Nem todos os recém-nascidos desenvolvem icterícia, mas ela é extremamente comum: estima-se que entre 60% e 80% dos bebês nascidos a termo apresentem algum grau de icterícia nos primeiros dias de vida.
Nem todos os recém-nascidos desenvolvem icterícia, mas ela é extremamente comum: estima-se que entre 60% e 80% dos bebês nascidos a termo apresentem algum grau de icterícia nos primeiros dias de vida. Em prematuros, essa incidência é ainda maior — podendo ultrapassar 80%. A icterícia neonatal ocorre principalmente devido ao acúmulo de bilirrubina não conjugada no sangue, resultado da imaturidade funcional do fígado, que ainda não consegue metabolizar e excretar eficientemente essa substância proveniente da degradação normal das hemácias.
Embora frequentemente benigna e autolimitada — especialmente na forma fisiológica, que surge após as primeiras 24 horas de vida e desaparece espontaneamente até o 14º dia em bebês a termo —, a icterícia exige avaliação clínica cuidadosa.
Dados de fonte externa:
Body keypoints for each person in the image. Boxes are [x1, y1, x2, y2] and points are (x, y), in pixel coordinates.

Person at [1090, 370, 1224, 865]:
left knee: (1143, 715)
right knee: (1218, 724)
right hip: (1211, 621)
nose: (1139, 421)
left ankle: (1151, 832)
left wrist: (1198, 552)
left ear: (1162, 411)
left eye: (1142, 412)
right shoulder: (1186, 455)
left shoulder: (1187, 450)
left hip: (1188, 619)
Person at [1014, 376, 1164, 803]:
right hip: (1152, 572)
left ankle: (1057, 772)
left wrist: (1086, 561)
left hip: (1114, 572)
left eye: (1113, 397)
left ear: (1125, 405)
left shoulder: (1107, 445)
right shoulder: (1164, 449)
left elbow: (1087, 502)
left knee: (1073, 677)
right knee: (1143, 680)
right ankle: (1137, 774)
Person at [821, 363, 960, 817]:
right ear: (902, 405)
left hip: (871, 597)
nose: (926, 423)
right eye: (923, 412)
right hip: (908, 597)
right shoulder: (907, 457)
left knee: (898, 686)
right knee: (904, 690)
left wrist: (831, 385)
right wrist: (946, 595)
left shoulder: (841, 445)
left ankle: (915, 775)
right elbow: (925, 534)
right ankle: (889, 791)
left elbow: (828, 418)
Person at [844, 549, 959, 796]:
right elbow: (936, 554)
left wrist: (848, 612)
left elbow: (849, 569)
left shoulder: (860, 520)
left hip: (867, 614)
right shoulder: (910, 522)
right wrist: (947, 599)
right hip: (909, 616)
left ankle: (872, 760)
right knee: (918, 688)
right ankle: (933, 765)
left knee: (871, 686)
Níveis elevados ou crescentes de bilirrubina sérica podem indicar formas patológicas, como icterícia por incompatibilidade sanguínea (ex.: Rh ou ABO), infecções congênitas, defeitos enzimáticos (como deficiência de glicose-6-fosfato desidrogenase) ou obstrução biliar. Sinais de alerta incluem aparecimento precoce (nas primeiras 24 horas), progressão rápida, hipotonia, irritabilidade, dificuldade para mamar ou alterações no padrão de sono.
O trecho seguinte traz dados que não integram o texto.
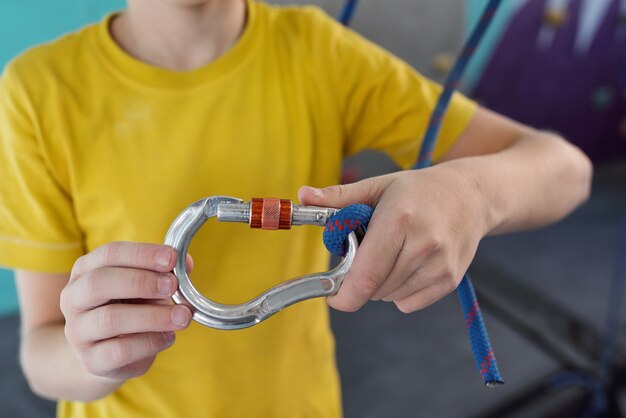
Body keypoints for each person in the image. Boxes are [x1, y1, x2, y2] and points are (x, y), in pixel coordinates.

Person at [0, 0, 592, 417]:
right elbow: (41, 355)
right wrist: (94, 355)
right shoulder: (37, 93)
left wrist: (473, 194)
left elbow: (567, 170)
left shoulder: (319, 54)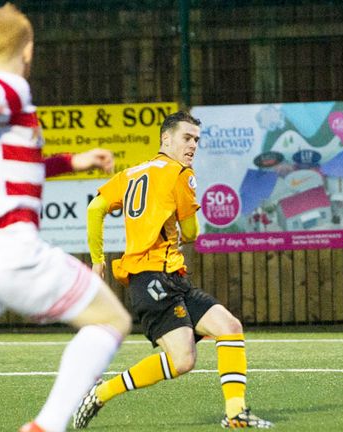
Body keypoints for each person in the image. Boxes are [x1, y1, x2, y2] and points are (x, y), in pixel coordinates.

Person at [0, 4, 132, 432]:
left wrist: (74, 160)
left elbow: (16, 164)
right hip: (9, 250)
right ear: (29, 50)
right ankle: (47, 426)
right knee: (113, 321)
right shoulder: (8, 86)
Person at [75, 111, 273, 429]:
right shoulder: (181, 173)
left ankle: (236, 413)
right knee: (183, 361)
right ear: (166, 139)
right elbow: (191, 232)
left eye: (196, 139)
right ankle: (100, 393)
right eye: (187, 137)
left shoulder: (131, 173)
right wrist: (185, 223)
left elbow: (95, 208)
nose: (193, 145)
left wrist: (98, 260)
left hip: (167, 278)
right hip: (153, 278)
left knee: (229, 326)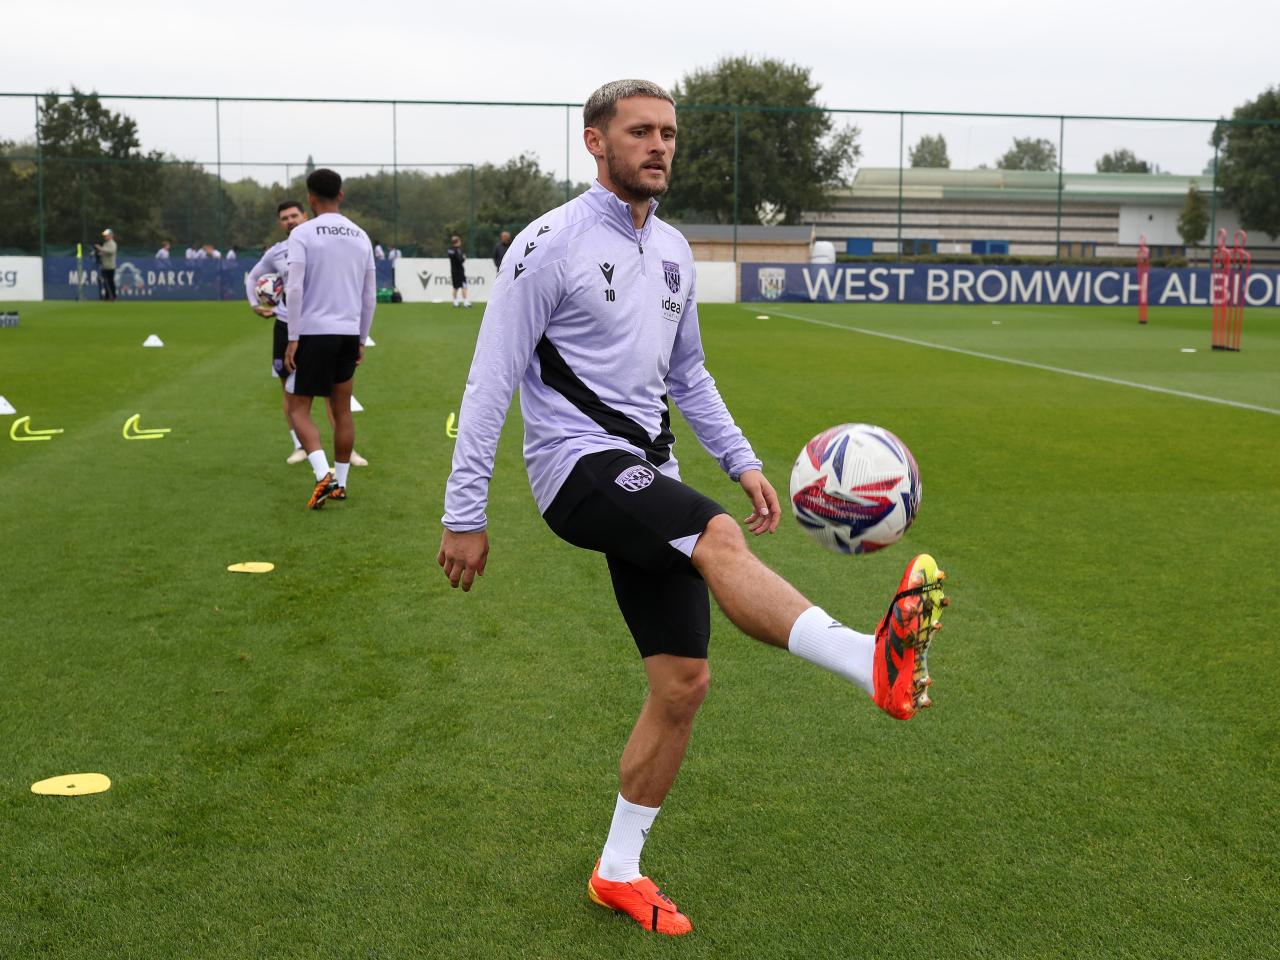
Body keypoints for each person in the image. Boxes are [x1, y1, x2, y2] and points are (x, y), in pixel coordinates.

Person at [438, 79, 948, 937]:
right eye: (639, 131)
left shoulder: (673, 250)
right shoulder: (549, 244)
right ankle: (871, 663)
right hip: (576, 471)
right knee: (713, 534)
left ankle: (617, 872)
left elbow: (689, 375)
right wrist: (465, 511)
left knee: (682, 685)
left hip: (646, 467)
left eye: (669, 133)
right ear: (595, 142)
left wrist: (743, 459)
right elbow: (491, 380)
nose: (659, 146)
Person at [246, 200, 371, 467]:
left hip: (317, 330)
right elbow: (252, 277)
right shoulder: (277, 252)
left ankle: (346, 453)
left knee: (332, 393)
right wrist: (255, 305)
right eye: (284, 218)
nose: (289, 221)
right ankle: (300, 446)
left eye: (293, 215)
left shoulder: (322, 246)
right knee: (289, 391)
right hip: (284, 326)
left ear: (305, 215)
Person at [283, 168, 376, 509]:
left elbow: (294, 287)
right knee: (342, 410)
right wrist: (362, 338)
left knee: (296, 408)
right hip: (348, 334)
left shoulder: (302, 233)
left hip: (314, 333)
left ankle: (323, 474)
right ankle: (340, 483)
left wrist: (293, 337)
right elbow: (369, 296)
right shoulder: (361, 236)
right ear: (341, 195)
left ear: (310, 198)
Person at [93, 229, 117, 301]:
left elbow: (111, 251)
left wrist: (100, 248)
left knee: (110, 282)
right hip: (104, 266)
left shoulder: (113, 243)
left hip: (110, 266)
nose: (105, 237)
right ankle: (107, 296)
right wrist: (96, 253)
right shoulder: (106, 244)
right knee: (105, 282)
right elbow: (103, 253)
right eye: (105, 236)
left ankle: (113, 296)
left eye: (107, 235)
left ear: (111, 235)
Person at [446, 234, 470, 307]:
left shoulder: (450, 250)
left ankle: (455, 302)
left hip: (453, 271)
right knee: (464, 286)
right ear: (457, 242)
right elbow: (460, 260)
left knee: (455, 287)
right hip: (459, 271)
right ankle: (466, 302)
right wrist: (464, 258)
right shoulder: (458, 250)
O diagnóstico baseia-se na avaliação clínica associada à dosagem sérica de bilirrubina total e direta, complementada, quando necessário, por exames como tipagem sanguínea, teste de Coombs, contagem de hemácias e exames de imagem. O tratamento principal é a fototerapia, cuja indicação depende da idade gestacional, idade pós-natal, peso corporal e nível de bilirrubina. Em casos raros e graves — como quando há risco de kernicterus — pode ser necessária exsanguineotransfusão.
A vigilância atenta nas primeiras semanas de vida, especialmente nas primeiras 72 horas, é essencial para identificar precocemente formas potencialmente perigosas e evitar complicações neurológicas irreversíveis. Por isso, todo recém-nascido deve ser avaliado por profissional qualificado antes da alta hospitalar e novamente em consulta ambulatorial programada dentro do primeiro semana de vida.